Pouvez-vous citer un exemple d’implication dans le processus de mise en œuvre de la Convention dans votre pays ?

Nous avons participé, par exemple, à l’élaboration du plan stratégique 2015-2022 que le gouvernement va bientôt lancer, et nous avons tenu à ce que le contenu soit conforme à la Convention. Pour que celle-ci ne devienne pas une convention de plus. Nous avons tenu également à ce que la fonction publique de notre pays adopte la Convention en tant que telle et à travailler elle pour juguler les problèmes d’emploi en République du Mali. En ce qui concerne l’éducation, nous sommes en train de travailler pour rendre le système plus inclusif.

Parlons des principaux défis à surmonter au cours des 10 prochaines années.
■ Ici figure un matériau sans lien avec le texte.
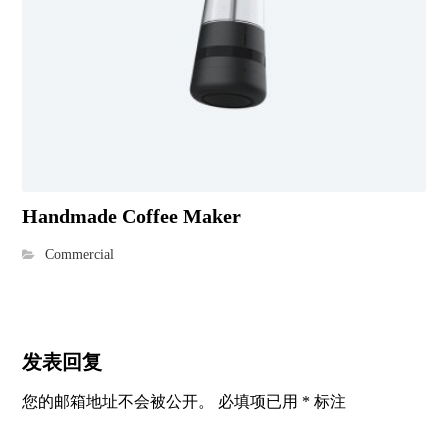
Handmade Coffee Maker
Commercial
发表回复
您的邮箱地址不会被公开。
必填项已用
*
标注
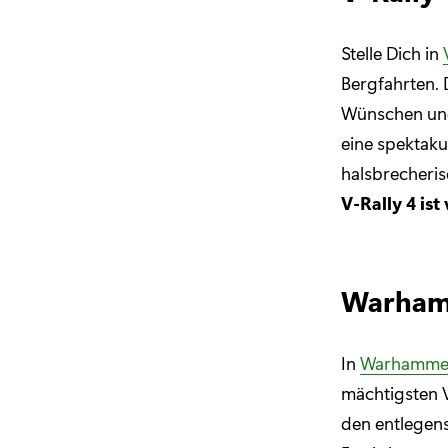
Stelle Dich in
Bergfahrten. 
Wünschen und 
eine spektaku
halsbrecheris
V-Rally 4 ist
Warhamm
In
Warhamm
mächtigsten V
den entlegen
Ah, vraiment ! D’abord, nous voulons mutualiser les grandes politiques inclusives de la sous-région, c’est un grand défi. Ensemble, on peut avoir une force de frappe commune. Et nous voulons prendre en compte le défi de l’éducation, surtout en ce qui concerne les personnes handicapées, parce que nos États, par manque de connaissance ou de moyens, veulent se cantonner à la politique d’ouverture des centres. Or, ces centres sont animés par des associations. Nous voulons dépasser la phase spéciale d’intégration et aller vers une politique inclusive qui permettra la scolarisation de nombreuses personnes handicapées, voire l’intégralité d’entre elles, car c’est ce que la Convention stipule. Cela va obliger l’État à s’engager dans un processus allant vers l’inclusion des personnes handicapées, au sein d’un système éducatif inclusif. Notre autre grand défi, c’est l’emploi. L’emploi est la finalité de tout. Il nous octroie non seulement une dignité personnelle, mais nous permet aussi de juguler des problèmes socio-économiques qui va afin de vivre dignement dans notre société inclusive.